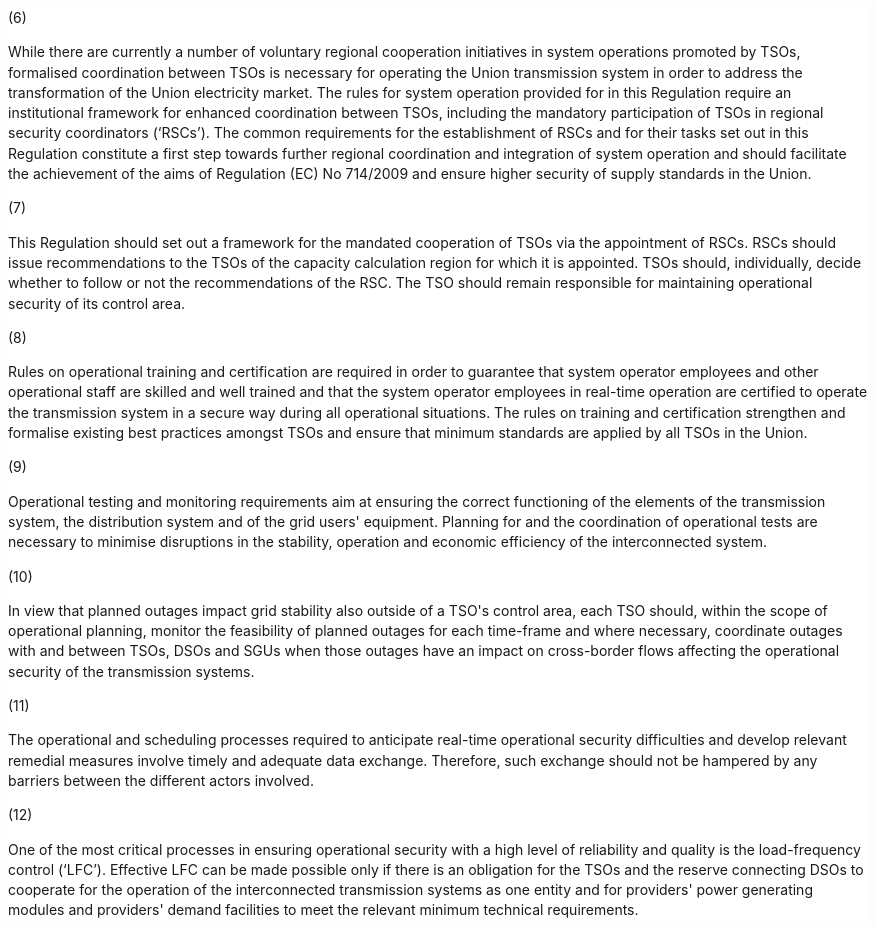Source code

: (6)
	

While there are currently a number of voluntary regional cooperation initiatives in system operations promoted by TSOs, formalised coordination between TSOs is necessary for operating the Union transmission system in order to address the transformation of the Union electricity market. The rules for system operation provided for in this Regulation require an institutional framework for enhanced coordination between TSOs, including the mandatory participation of TSOs in regional security coordinators (‘RSCs’). The common requirements for the establishment of RSCs and for their tasks set out in this Regulation constitute a first step towards further regional coordination and integration of system operation and should facilitate the achievement of the aims of Regulation (EC) No 714/2009 and ensure higher security of supply standards in the Union.

(7)
	

This Regulation should set out a framework for the mandated cooperation of TSOs via the appointment of RSCs. RSCs should issue recommendations to the TSOs of the capacity calculation region for which it is appointed. TSOs should, individually, decide whether to follow or not the recommendations of the RSC. The TSO should remain responsible for maintaining operational security of its control area.

(8)
	

Rules on operational training and certification are required in order to guarantee that system operator employees and other operational staff are skilled and well trained and that the system operator employees in real-time operation are certified to operate the transmission system in a secure way during all operational situations. The rules on training and certification strengthen and formalise existing best practices amongst TSOs and ensure that minimum standards are applied by all TSOs in the Union.

(9)
	

Operational testing and monitoring requirements aim at ensuring the correct functioning of the elements of the transmission system, the distribution system and of the grid users' equipment. Planning for and the coordination of operational tests are necessary to minimise disruptions in the stability, operation and economic efficiency of the interconnected system.

(10)
	

In view that planned outages impact grid stability also outside of a TSO's control area, each TSO should, within the scope of operational planning, monitor the feasibility of planned outages for each time-frame and where necessary, coordinate outages with and between TSOs, DSOs and SGUs when those outages have an impact on cross-border flows affecting the operational security of the transmission systems.

(11)
	

The operational and scheduling processes required to anticipate real-time operational security difficulties and develop relevant remedial measures involve timely and adequate data exchange. Therefore, such exchange should not be hampered by any barriers between the different actors involved.

(12)
	

One of the most critical processes in ensuring operational security with a high level of reliability and quality is the load-frequency control (‘LFC’). Effective LFC can be made possible only if there is an obligation for the TSOs and the reserve connecting DSOs to cooperate for the operation of the interconnected transmission systems as one entity and for providers' power generating modules and providers' demand facilities to meet the relevant minimum technical requirements.
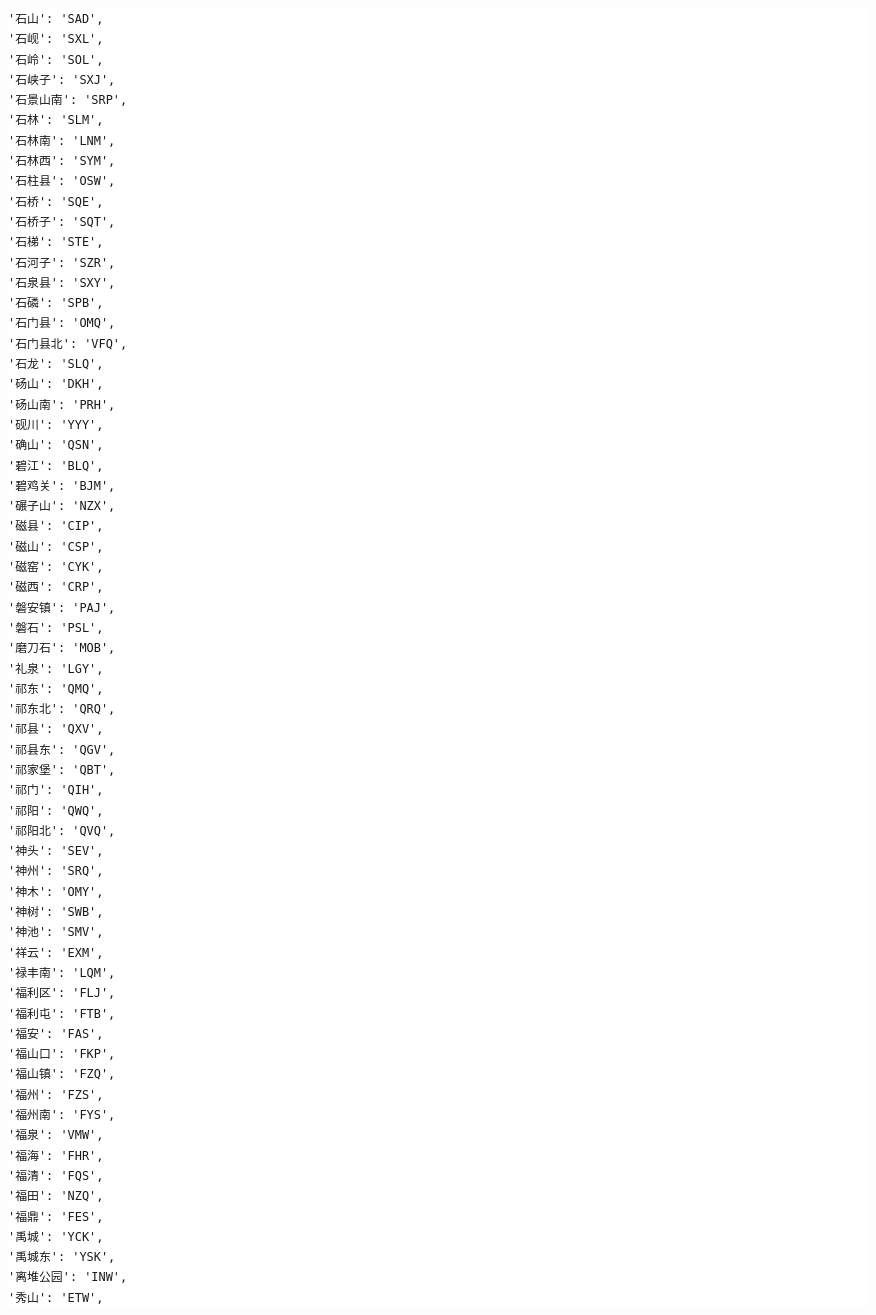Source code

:     '石山': 'SAD',
    '石岘': 'SXL',
    '石岭': 'SOL',
    '石峡子': 'SXJ',
    '石景山南': 'SRP',
    '石林': 'SLM',
    '石林南': 'LNM',
    '石林西': 'SYM',
    '石柱县': 'OSW',
    '石桥': 'SQE',
    '石桥子': 'SQT',
    '石梯': 'STE',
    '石河子': 'SZR',
    '石泉县': 'SXY',
    '石磷': 'SPB',
    '石门县': 'OMQ',
    '石门县北': 'VFQ',
    '石龙': 'SLQ',
    '砀山': 'DKH',
    '砀山南': 'PRH',
    '砚川': 'YYY',
    '确山': 'QSN',
    '碧江': 'BLQ',
    '碧鸡关': 'BJM',
    '碾子山': 'NZX',
    '磁县': 'CIP',
    '磁山': 'CSP',
    '磁窑': 'CYK',
    '磁西': 'CRP',
    '磐安镇': 'PAJ',
    '磐石': 'PSL',
    '磨刀石': 'MOB',
    '礼泉': 'LGY',
    '祁东': 'QMQ',
    '祁东北': 'QRQ',
    '祁县': 'QXV',
    '祁县东': 'QGV',
    '祁家堡': 'QBT',
    '祁门': 'QIH',
    '祁阳': 'QWQ',
    '祁阳北': 'QVQ',
    '神头': 'SEV',
    '神州': 'SRQ',
    '神木': 'OMY',
    '神树': 'SWB',
    '神池': 'SMV',
    '祥云': 'EXM',
    '禄丰南': 'LQM',
    '福利区': 'FLJ',
    '福利屯': 'FTB',
    '福安': 'FAS',
    '福山口': 'FKP',
    '福山镇': 'FZQ',
    '福州': 'FZS',
    '福州南': 'FYS',
    '福泉': 'VMW',
    '福海': 'FHR',
    '福清': 'FQS',
    '福田': 'NZQ',
    '福鼎': 'FES',
    '禹城': 'YCK',
    '禹城东': 'YSK',
    '离堆公园': 'INW',
    '秀山': 'ETW',
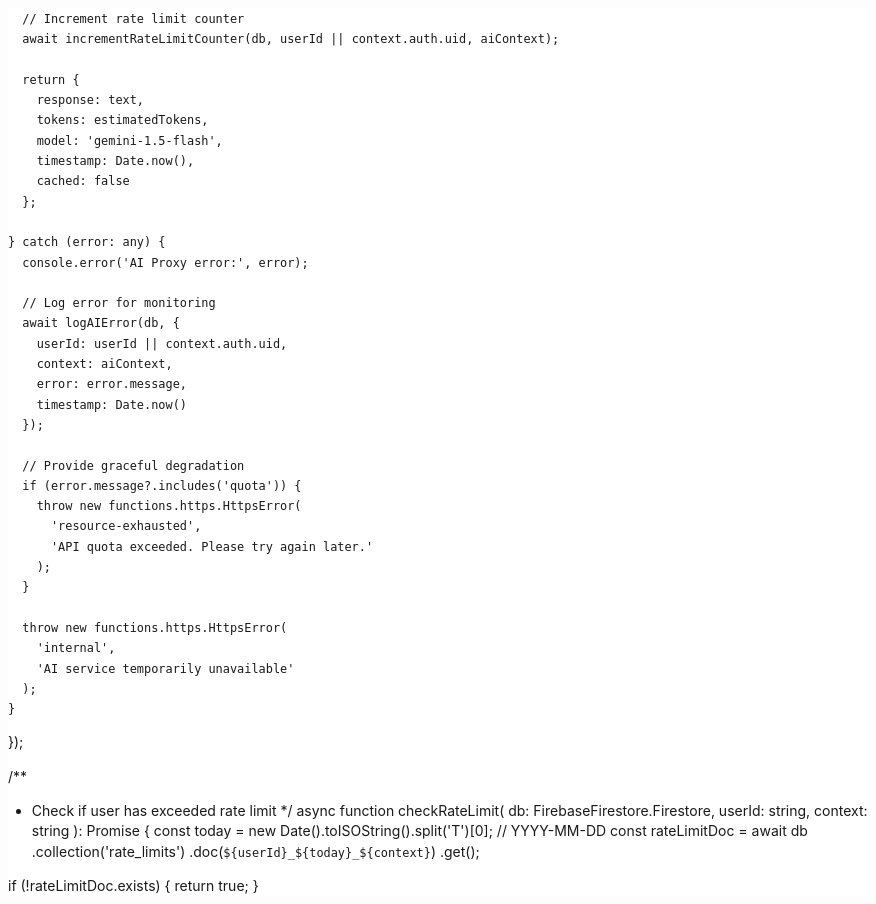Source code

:       // Increment rate limit counter
      await incrementRateLimitCounter(db, userId || context.auth.uid, aiContext);

      return {
        response: text,
        tokens: estimatedTokens,
        model: 'gemini-1.5-flash',
        timestamp: Date.now(),
        cached: false
      };

    } catch (error: any) {
      console.error('AI Proxy error:', error);

      // Log error for monitoring
      await logAIError(db, {
        userId: userId || context.auth.uid,
        context: aiContext,
        error: error.message,
        timestamp: Date.now()
      });

      // Provide graceful degradation
      if (error.message?.includes('quota')) {
        throw new functions.https.HttpsError(
          'resource-exhausted',
          'API quota exceeded. Please try again later.'
        );
      }

      throw new functions.https.HttpsError(
        'internal',
        'AI service temporarily unavailable'
      );
    }
  });

/**
 * Check if user has exceeded rate limit
 */
async function checkRateLimit(
  db: FirebaseFirestore.Firestore,
  userId: string,
  context: string
): Promise<boolean> {
  const today = new Date().toISOString().split('T')[0]; // YYYY-MM-DD
  const rateLimitDoc = await db
    .collection('rate_limits')
    .doc(`${userId}_${today}_${context}`)
    .get();

  if (!rateLimitDoc.exists) {
    return true;
  }
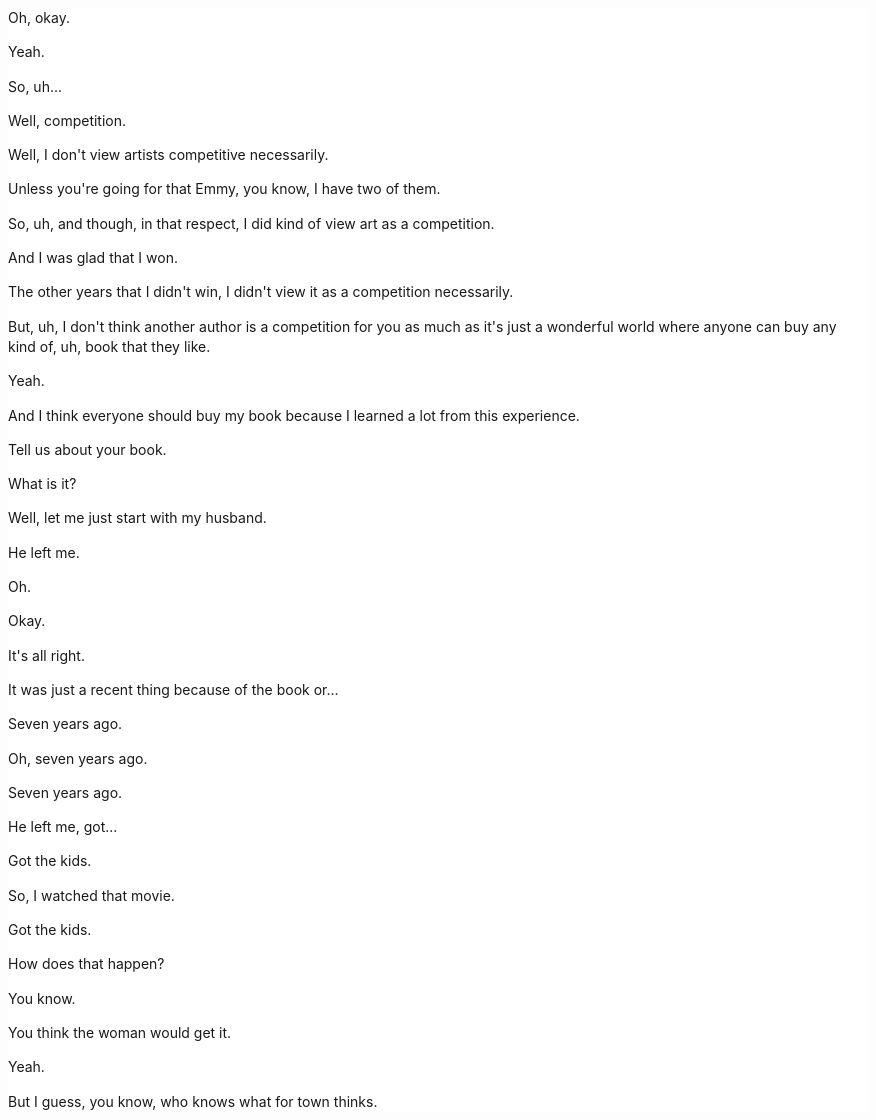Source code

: Oh, okay.

Yeah.

So, uh...

Well, competition.

Well, I don't view artists competitive necessarily.

Unless you're going for that Emmy, you know, I have two of them.

So, uh, and though, in that respect, I did kind of view art as a competition.

And I was glad that I won.

The other years that I didn't win, I didn't view it as a competition necessarily.

But, uh, I don't think another author is a competition for you as much as it's just a wonderful world where anyone can buy any kind of, uh, book that they like.

Yeah.

And I think everyone should buy my book because I learned a lot from this experience.

Tell us about your book.

What is it?

Well, let me just start with my husband.

He left me.

Oh.

Okay.

It's all right.

It was just a recent thing because of the book or...

Seven years ago.

Oh, seven years ago.

Seven years ago.

He left me, got...

Got the kids.

So, I watched that movie.

Got the kids.

How does that happen?

You know.

You think the woman would get it.

Yeah.

But I guess, you know, who knows what for town thinks.
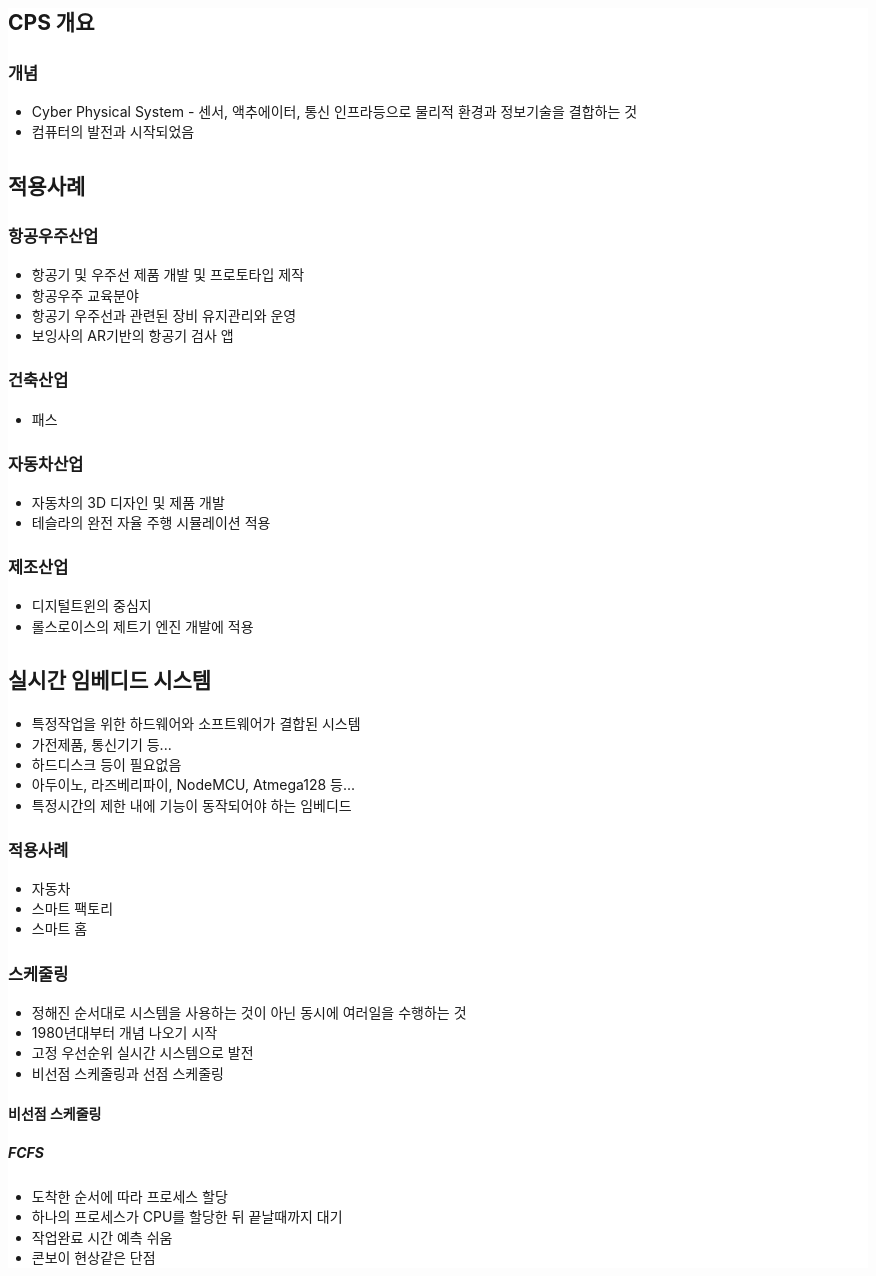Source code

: ## CPS 개요

### 개념
- Cyber Physical System - 센서, 액추에이터, 통신 인프라등으로 물리적 환경과 정보기술을 결합하는 것
- 컴퓨터의 발전과 시작되었음


## 적용사례

### 항공우주산업
- 항공기 및 우주선 제품 개발 및 프로토타입 제작
- 항공우주 교육분야
- 항공기 우주선과 관련된 장비 유지관리와 운영
- 보잉사의 AR기반의 항공기 검사 앱

### 건축산업
- 패스

### 자동차산업
- 자동차의 3D 디자인 및 제품 개발
- 테슬라의 완전 자율 주행 시뮬레이션 적용

### 제조산업
- 디지털트윈의 중심지
- 롤스로이스의 제트기 엔진 개발에 적용


## 실시간 임베디드 시스템
- 특정작업을 위한 하드웨어와 소프트웨어가 결합된 시스템
- 가전제품, 통신기기 등...
- 하드디스크 등이 필요없음
- 아두이노, 라즈베리파이, NodeMCU, Atmega128 등...
- 특정시간의 제한 내에 기능이 동작되어야 하는 임베디드

### 적용사례
- 자동차
- 스마트 팩토리
- 스마트 홈


### 스케줄링
- 정해진 순서대로 시스템을 사용하는 것이 아닌 동시에 여러일을 수행하는 것
- 1980년대부터 개념 나오기 시작
- 고정 우선순위 실시간 시스템으로 발전
- 비선점 스케줄링과 선점 스케줄링

#### 비선점 스케줄링 
##### FCFS
- 도착한 순서에 따라 프로세스 할당
- 하나의 프로세스가 CPU를 할당한 뒤 끝날때까지 대기
- 작업완료 시간 예측 쉬움
- 콘보이 현상같은 단점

------------------------------------------------

What you should do → Please show each line of the listing above that contains the word "necessarily".

Solution to this exercise →
Well, I don't view artists competitive necessarily.
The other years that I didn't win, I didn't view it as a competition necessarily.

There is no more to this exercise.